- The Washington Times - Tuesday, May 29, 2018

Violence again broke out along the Israeli-Palestinian border along the Gaza Strip Tuesday, with Israeli forces and Palestinian militants trading attacks and counterattacks in some of the heaviest fighting in over four years.

Palestinian jihadists unleashed a barrage of missiles and mortars from bases in Gaza into Israeli-controlled areas of the disputed territory early Tuesday morning. A majority of the shots were intercepted by the Iron Dome air defense system fielded by the Israeli Defense Forces, The Associated Press reports. But Tuesday’s attack is one of the largest strikes by Palestinian militants against Israeli targets since Tel Aviv’s war against Hamas in 2014.

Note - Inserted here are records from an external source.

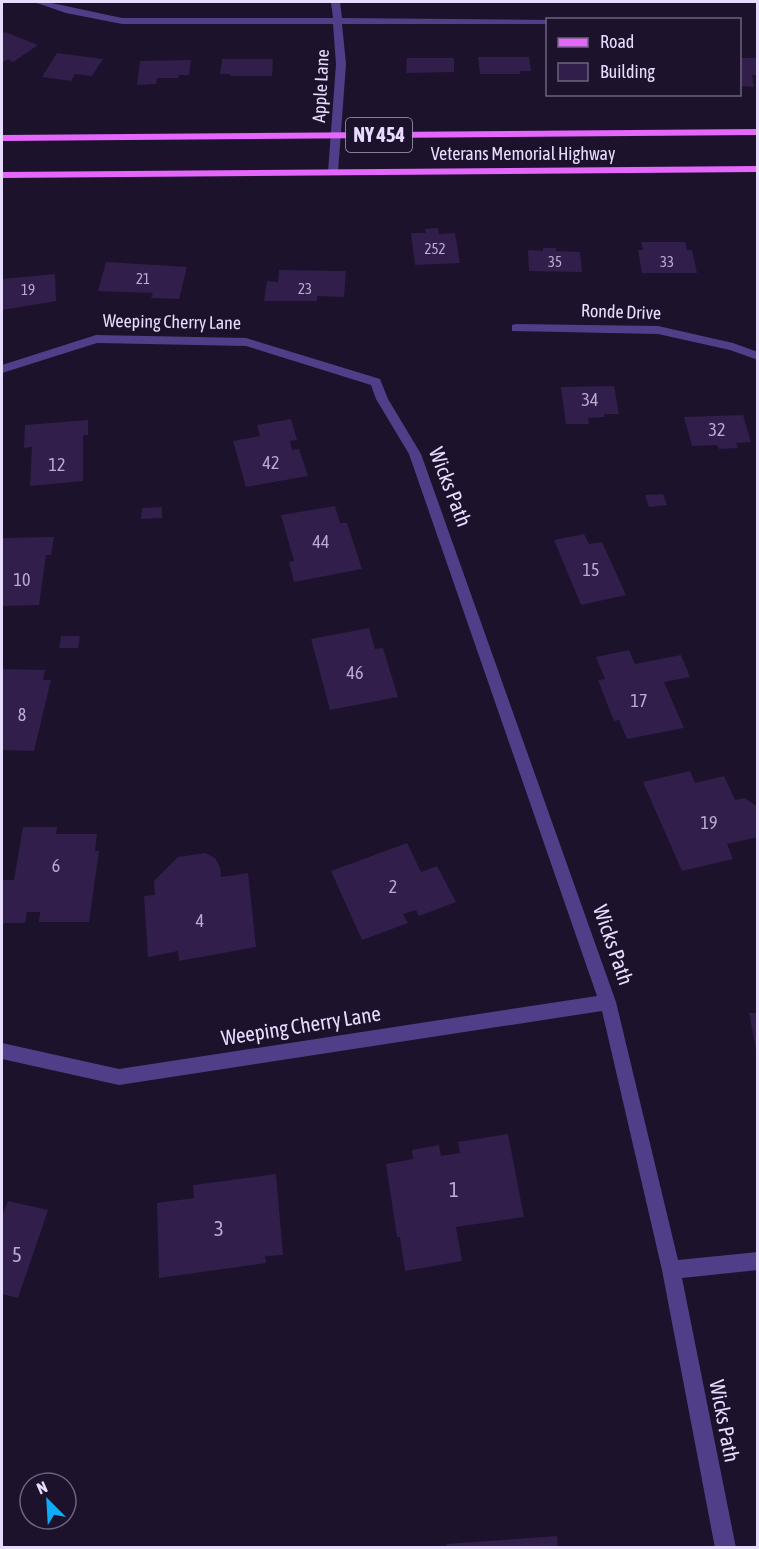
<svg xmlns="http://www.w3.org/2000/svg" width="759" height="1549" font-family="'Asap Condensed',sans-serif">
	<style>
		.building { fill: #311e4b }
		.lines { fill: none; stroke-linecap: round; stroke-linejoin: round }
		.minor { fill: #513e88; fill-rule: evenodd }
		.major { fill: #e466fb; fill-rule: evenodd }
		.labels { text-anchor: middle; stroke-width: 4.5; stroke-linejoin: round; paint-order: stroke }
		.far-number-label { font-size: 15px; fill: #baacd1 }
		.far-street-label { font-size: 18px; fill: #e8dcfe; stroke: #1c122b }
		.number-label { font-size: 18px; fill: #baacd1 }
		.shield { fill: #1c122b; stroke: #ab9fbf; stroke-width: 1.5 }
		.shield-label { font-size: 20px; font-weight: bold; fill: #e8dcfe }
		.street-label { font-size: 21px; fill: #e8dcfe; stroke: #1c122b }
		.near-number-label { font-size: 21px; fill: #baacd1 }
	</style>
	<rect width="100%" height="100%" fill="#1c122b"/>
	<path class="building" d="M5,32l33,13 -25,17 -5,-3 -6,4v-29z
		M57,53l46,6 -11,17 -17,-2 -4,7 -29,-4z
		M478,57h51l2,14h-11v3h-40z
		M407,58h47v14l-48,1z
		M740,58h16l2,17h-6l2,12 -14,-1z
		M222,59h51l-1,17h-42l1,-2h-11z
		M191,60l-2,15h-10l-1,3h-21l-1,6 -19,1 3,-24z
		M438,228l1,6 16,-1 5,30 -45,2 -4,-32h15l-1,-4z
		M641,242h44l2,8h5l5,23h-55l-4,-23h5z
		M543,248h13v3l24,1 2,20 -53,-1 -1,-21 15,1z
		M106,262l81,5 -8,32 -28,-1 2,-5 -55,-2z
		M279,270l67,1 -2,26 -27,-1v5h-53l3,-20 11,1z
		M55,274l1,27 -54,9v-31z
		M614,386l5,28h-15l1,3 -17,1 1,6h-23l-5,-37z
		M743,415l8,27 -15,1 2,5 -19,1 -2,-4 -25,1 -8,-29z
		M291,419l6,21 -7,1 2,9 7,-1 9,27 -62,11 -13,-46 27,-5 -3,-11z
		M88,420v15h-5v46l-53,5 2,-39 -8,1 1,-23z
		M663,494l4,11 -18,2 -4,-12z
		M335,506l5,17h7l15,46 -68,13 -5,-20 5,-1 -13,-46z
		M162,507v11l-21,1 1,-11z
		M584,534l5,10 13,-2 24,53 -45,10 -27,-65z
		M54,537l-3,18h-5l-7,50 -37,1v-68z
		M369,628l6,21 8,-1 15,49 -68,13 -19,-71z
		M61,636h19l-2,12h-19z
		M629,650l6,14 46,-9 9,22 -26,5 20,46 -57,11 -8,-19 -5,1 -16,-41 7,-1 -9,-22z
		M2,669l43,1 -2,10h8l-17,71 -32,-1z
		M690,771l5,12 29,-7 11,24 10,-2 11,8 2,31 -31,7 6,15 -51,12 -39,-89z
		M23,827h34l-1,7h41l-2,17h4l-10,71h-50l1,-10h-13l-2,11h-23v-43h12z
		M407,843l14,29 16,-6 19,36 -37,14 -3,-6 -13,4 5,9 -46,17 -31,-69z
		M205,853l10,5 5,9 1,10 27,-4 8,74 -77,14 -1,-10 -30,6 -4,-61 11,-1 -1,-14 24,-24z
		M749,1013h9v35l-2,1z
		M508,1134l16,83 -68,10 6,34 -57,10 -5,-34h-3l-11,-73 27,-5 -1,-9 27,-5 2,11 19,-3 -2,-11z
		M276,1174l7,81 -18,1 1,7 -107,15 -2,-75 37,-5 -1,-13z
		M8,1201l40,9 -30,88 -16,-4v-78z
		M557,1536l1,12h-111l-1,-4z"/>
	<g class="lines">
		<path class="minor" d="M34,2h13l75,16h211l-2,-16h9l2,16 210,2h-4v4h-206l4,40 -8,108 -5,3 -5,-3 8,-108 -3,-40h-211l-56,-11z
			M516,324l142,2 75,17 25,9v8l-28,-10 -72,-16 -146,-3v-6z
			M96,335l150,3 134,41 8,20 33,55 195,548 62,258 80,-8v18l-76,8 54,270h-21l-53,-278 -60,-259 -483,74 -117,-26v-16l117,26 478,-73 -188,-542 -33,-55 -5,-14 -125,-39 -149,-3 -95,30v-8z"/>
		<path class="major" d="M758,129v6l-756,6v-6z
			M758,166v6l-756,6v-6z"/>
	</g>
	<g class="labels">
		<g class="far-number-label">
			<text x="435" y="254">252</text>
			<text x="555" y="267">35</text>
			<text x="667" y="267">33</text>
			<text x="143" y="284">21</text>
			<text x="305" y="294">23</text>
			<text x="28" y="295">19</text>
		</g>
		<g class="far-street-label">
			<text transform="translate(321 86) rotate(-87)" y="6">Apple Lane</text>
			<text x="523" y="160">Veterans Memorial Highway</text>
			<text transform="translate(621 312) rotate(2)" y="6">Ronde Drive</text>
			<text transform="translate(172 322) rotate(1)" y="6">Weeping Cherry Lane</text>
		</g>
		<g class="number-label">
			<text x="590" y="406">34</text>
			<text x="717" y="436">32</text>
			<text x="271" y="469">42</text>
			<text x="57" y="471">12</text>
			<text x="321" y="548">44</text>
			<text x="591" y="576">15</text>
			<text x="22" y="586">10</text>
			<text x="355" y="679">46</text>
			<text x="639" y="707">17</text>
			<text x="22" y="721">8</text>
			<text x="709" y="829">19</text>
			<text x="56" y="872">6</text>
			<text x="393" y="893">2</text>
			<text x="200" y="927">4</text>
		</g>
		<rect class="shield" x="346" y="118" width="66" height="34" rx="4.5"/>
		<g class="shield-label">
			<text x="379" y="142">NY 454</text>
		</g>
		<g class="street-label">
			<text transform="translate(450 487) rotate(69)" y="7">Wicks Path</text>
			<text transform="translate(613 945) rotate(71)" y="7">Wicks Path</text>
			<text transform="translate(301 1026) rotate(-9)" y="7">Weeping Cherry Lane</text>
			<text transform="translate(724 1421) rotate(79)" y="7">Wicks Path</text>
		</g>
		<g class="near-number-label">
			<text x="454" y="1197">1</text>
			<text x="219" y="1236">3</text>
			<text x="17" y="1262">5</text>
		</g>
	</g>
	<rect width="759" height="1549" fill="none" stroke="#e8dcfe" stroke-width="6"/>
	<rect x="546" y="18" width="195" height="78" fill="#1c122b" stroke="#6e637f" stroke-width="1.5"/>
	<rect x="558" y="38" width="30" height="9" fill="#e466fb" stroke="#6e637f" stroke-width="1.5"/>
	<text x="600" y="48" font-size="18" fill="#e8dcfe">Road</text>
	<rect x="558" y="63" width="30" height="18" fill="#311e4b" stroke="#6e637f" stroke-width="1.5"/>
	<text x="600" y="78" font-size="18" fill="#e8dcfe">Building</text>
	<g transform="translate(48 1501) rotate(336)"><circle r="28" fill="#1c122b" stroke="#6e637f" stroke-width="1.5"/>
	<path d="M0-4.5L10 22L0 15L-10 22Z" fill="#0eadf9"/>
	<text y="-9" font-size="16" font-weight="bold" text-anchor="middle" fill="#e8dcfe">N</text>
	</g>
</svg>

Tensions in the region were already high in the aftermath of missile attacks earlier this month by Iranian-backed proxy forces in Syria against Israeli positions in the Golan Heights. The strike by Shia paramilitaries against Israel raised fears that the roughly 5,000 U.S. troops based in Syria would also be targeted for attack.

Israeli fighters carried out over 30 airstrikes targeting several known jihadi redoubts and training camps inside Palestinian-controlled Gaza, including a reported underground tunnel near the city of Rafah running across the border into Egypt, the AP reports.

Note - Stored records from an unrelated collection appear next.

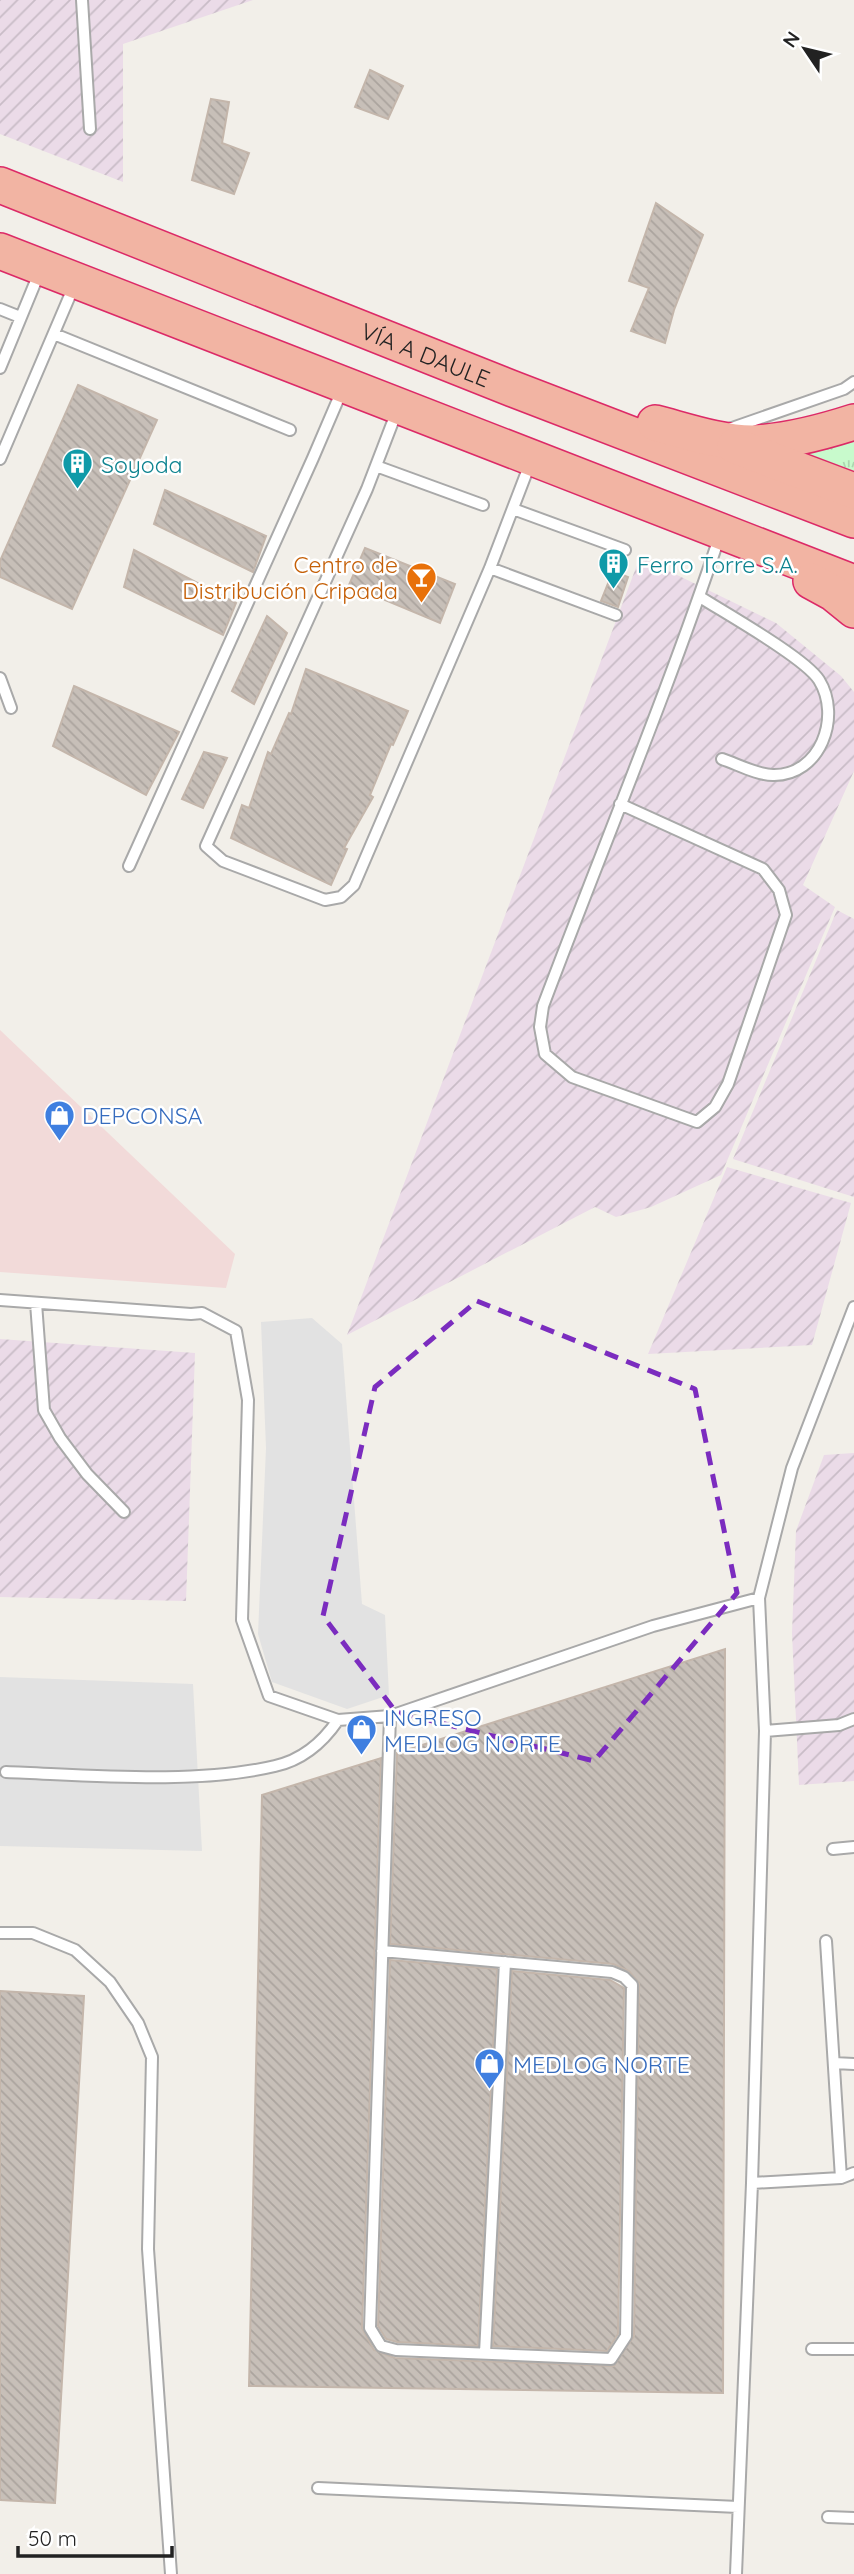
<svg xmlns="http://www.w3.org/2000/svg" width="854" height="2574" font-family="Quicksand,sans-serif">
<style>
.commercial{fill:#f2dad9}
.industrial{fill:url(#industrial-furrows)}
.park{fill:url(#park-tufts)}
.parking{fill:#e2e2e2}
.building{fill:url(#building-back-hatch);stroke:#c4b6ab;stroke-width:2}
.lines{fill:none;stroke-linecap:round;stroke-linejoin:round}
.service-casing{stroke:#a9a9a9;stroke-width:14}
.trunk-casing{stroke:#dc2a67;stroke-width:38}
.service{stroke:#fff;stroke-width:10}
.trunk{stroke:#f2b4a3;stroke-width:35}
.marked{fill:none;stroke:#7b2cbf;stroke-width:5;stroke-dasharray:14 9;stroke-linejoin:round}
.labels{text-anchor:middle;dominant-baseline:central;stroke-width:5;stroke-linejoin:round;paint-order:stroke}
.street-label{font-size:23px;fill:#222;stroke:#fff}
.culture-label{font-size:23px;fill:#0d838f;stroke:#fff;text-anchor:start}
.food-label{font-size:23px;fill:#c56008;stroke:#fff;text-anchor:end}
.shop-label{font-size:23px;fill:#366cbe;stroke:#fff;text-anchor:start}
</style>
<defs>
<pattern id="industrial-furrows" width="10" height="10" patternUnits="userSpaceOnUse" patternTransform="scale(1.75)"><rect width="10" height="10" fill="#ebdbe8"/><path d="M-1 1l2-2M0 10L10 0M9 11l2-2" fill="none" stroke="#c9bcc7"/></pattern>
<pattern id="park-tufts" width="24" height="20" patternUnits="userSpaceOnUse" patternTransform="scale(1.75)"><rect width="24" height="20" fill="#c8facc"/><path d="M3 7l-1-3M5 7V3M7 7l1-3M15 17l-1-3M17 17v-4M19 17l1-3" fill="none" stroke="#acd6af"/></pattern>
<pattern id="building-back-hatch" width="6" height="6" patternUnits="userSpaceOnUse" patternTransform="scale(1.75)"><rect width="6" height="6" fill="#c7bfb8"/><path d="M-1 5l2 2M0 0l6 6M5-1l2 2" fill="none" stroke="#aba49e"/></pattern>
</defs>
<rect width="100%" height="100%" fill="#f2efe9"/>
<path class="commercial" d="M0 1030 235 1254 226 1288 0 1272Z"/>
<path class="industrial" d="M0 0H253L123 44V182L0 134Z
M640 557 776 623 841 676 854 692V771L803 885 835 907 721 1175 651 1207 616 1217 595 1207 347 1335Z
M837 910 854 919V1197L733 1159Z
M727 1167 851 1203 812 1345 648 1354Z
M0 1339 195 1353 186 1601 0 1597Z
M854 1453V1781L799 1785 792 1633 796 1531 824 1455Z"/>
<path class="park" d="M854 435V482L764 449Z"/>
<path class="parking" d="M312 1318 342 1344 362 1604 385 1615 389 1695 347 1709 272 1682 258 1634 266 1448 261 1322Z
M0 1677 193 1684 202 1851 0 1846Z"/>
<path class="building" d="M370 70 403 86 388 119 355 107Z
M211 99 229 102 222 143 249 153 234 194 192 180Z
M656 203 703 235 674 310 665 343 631 331 649 288 629 281Z
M78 385 157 420 72 609 0 577V561Z
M165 490 266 536 253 572 154 524Z
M365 548 455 584 440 623 349 585Z
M134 550 236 603 223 635 124 587Z
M613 571 628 577 618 607 601 601Z
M267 616 287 633 254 704 232 691Z
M306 669 408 711 393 745 391 744 370 795 373 797 344 848 347 849 331 885 231 838 242 805 249 808 268 752 271 754 289 713 291 714Z
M74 686 179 732 146 795 53 746Z
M204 752 227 758 203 808 182 799Z
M725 1649 723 2393 249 2386 262 1795 381 1758 362 2328 374 2350 395 2358 614 2366 634 2336 639 1983 629 1971 613 1964 390 1944 397 1753Z
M390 1960 497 1969 478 2346 397 2342 386 2339 378 2326Z
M512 1971 610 1980 624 1988 618 2334 607 2351 493 2346Z
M0 1991 84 1996 55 2503 0 2500Z"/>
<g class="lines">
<defs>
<path id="service" d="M82 0 90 129
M0 309 20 317
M54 334 290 430
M0 368 40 271
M397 411 367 489 206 846 223 861 325 900 341 897 354 885 490 568 531 461
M729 429 844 389 854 382
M0 459 74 286
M376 466 483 505
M513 509 625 550
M490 568 616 615
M700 597C725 613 805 658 819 680 842 717 820 776 773 775 757 775 737 764 722 759
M0 678 11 708
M620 804 763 869 779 890 786 915 728 1084 715 1107 697 1122 572 1077 545 1054 540 1027 543 1006C602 849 667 694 720 535
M129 866 313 458 343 388
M0 1300 191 1314 202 1313 236 1331 248 1400 242 1620 269 1696 338 1720 390 1716 653 1626 759 1598
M36 1303 44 1410 60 1438 87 1474 124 1512
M765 1731 839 1725 854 1719
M6 1772C88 1775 195 1785 275 1766 302 1760 323 1742 338 1720
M833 1849 854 1847
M0 1933H33L75 1950 110 1982 138 2023 152 2057 148 2249 171 2574
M826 1941 841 2178
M382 1951 612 1972 624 1977 632 1985 626 2336 611 2359 396 2350 381 2346 370 2328 390 1716
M834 2063 854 2064
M752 2183 841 2178 854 2173
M812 2349H854
M485 2353 505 1962
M318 2488 738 2507
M828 2517 854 2518
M736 2574 752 2183 765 1731 759 1598 792 1468 854 1307"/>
<g id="trunk">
<path id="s1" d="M0 185 513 389 854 520"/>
<path d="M0 251 854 583"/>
<path d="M655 423C686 431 720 443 752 443 785 442 823 432 854 422"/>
<path d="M735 446 854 491"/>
<path d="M811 581 833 593 854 610"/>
</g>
</defs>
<use href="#service" class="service-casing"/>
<use href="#trunk" class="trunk-casing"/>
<use href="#service" class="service"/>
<use href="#trunk" class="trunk"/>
</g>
<path class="marked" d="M477 1301 695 1389 737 1593 594 1761 396 1712 323 1616 375 1387Z"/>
<defs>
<symbol id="building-pin" viewBox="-11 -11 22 30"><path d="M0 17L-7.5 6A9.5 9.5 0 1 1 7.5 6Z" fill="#0f9aa8" stroke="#fff"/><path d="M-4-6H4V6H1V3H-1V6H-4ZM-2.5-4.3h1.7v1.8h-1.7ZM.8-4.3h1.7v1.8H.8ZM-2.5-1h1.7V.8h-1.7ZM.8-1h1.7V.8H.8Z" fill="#fff"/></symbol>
<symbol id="bar-pin" viewBox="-11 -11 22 30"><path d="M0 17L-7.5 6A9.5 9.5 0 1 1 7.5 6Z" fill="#e8710a" stroke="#fff"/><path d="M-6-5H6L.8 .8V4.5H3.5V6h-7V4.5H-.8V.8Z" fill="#fff"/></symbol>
<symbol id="shop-pin" viewBox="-11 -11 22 30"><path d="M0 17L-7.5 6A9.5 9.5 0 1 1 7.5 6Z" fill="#3f7fe0" stroke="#fff"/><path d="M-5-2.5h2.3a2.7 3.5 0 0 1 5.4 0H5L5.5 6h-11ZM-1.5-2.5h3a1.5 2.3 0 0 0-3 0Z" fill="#fff"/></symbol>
</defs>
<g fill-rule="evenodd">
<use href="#building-pin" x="60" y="446" width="35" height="47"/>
<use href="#building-pin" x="596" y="546" width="35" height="47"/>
<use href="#bar-pin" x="404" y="560" width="35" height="47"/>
<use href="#shop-pin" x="42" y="1098" width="35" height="47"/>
<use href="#shop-pin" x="344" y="1712" width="35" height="47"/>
<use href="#shop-pin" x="472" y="2046" width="35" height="47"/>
</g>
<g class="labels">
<g class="street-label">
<text stroke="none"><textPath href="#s1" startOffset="458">VÍA A DAULE</textPath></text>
</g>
<g class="culture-label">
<text x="101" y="464">Soyoda</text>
<text x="637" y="564">Ferro Torre S.A.</text>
</g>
<g class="food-label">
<text x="398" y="564">Centro de<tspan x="398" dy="26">Distribución Cripada</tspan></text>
</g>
<g class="shop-label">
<text x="82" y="1115">DEPCONSA</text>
<text x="384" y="1717">INGRESO<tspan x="384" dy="26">MEDLOG NORTE</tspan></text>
<text x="513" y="2064">MEDLOG NORTE</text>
</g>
</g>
<g transform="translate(805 49) rotate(305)" stroke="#ffffff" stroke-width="5" paint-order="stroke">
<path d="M0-5L12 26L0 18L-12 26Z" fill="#222222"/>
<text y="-10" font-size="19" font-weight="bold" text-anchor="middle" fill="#222222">N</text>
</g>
<path d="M18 2546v10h154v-10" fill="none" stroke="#222222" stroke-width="3.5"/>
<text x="28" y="2546" font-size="21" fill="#222222" stroke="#ffffff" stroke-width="5" paint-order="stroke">50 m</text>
</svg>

“Israel will exact a heavy price from those who seek to harm it, and we see Hamas as responsible for preventing such attacks,” Prime Minister Benjamin Netanyahu said following the Israeli strikes into Gaza.

Marine Corps security forces increased at American embassies in Turkey and Jordan, as well as the old U.S. facility in Tel Aviv and other U.S. diplomatic installations in the Middle East earlier this month, in the wake of the escalating violence along the Israeli-Palestinian border along the Gaza Strip.

Officials at the Pentagon and Marine Corps headquarters in Quantico, Virginia, confirmed the State Department’s request for additional security support at regional embassies across the Middle East at the time, citing the “heightened threat environment” posed to American diplomats in the region, Defense Department spokesman Maj. Adrian Rankine-Galloway told The Washington Times.

Clashes between Palestinian protesters and Israeli Defense Forces ended with over 50 protesters killed and scores wounded, just as U.S. and Israeli officials commemorated the opening of the new U.S. Embassy in Jerusalem.

Israeli troops fired upon protesters who attempted to breach the border fence during the melee, as they hurled rocks and other debris at Israeli forces while burning tires along the border fence line.

Tel Aviv’s actions along the border, including the use of live ammunition to suppress the protesters, represented a “violation of international standards, in some instances … what appear to be willful killings, constituting war crimes,” Amnesty International’s Middle East and North Africa Director Philip Luther said at the time.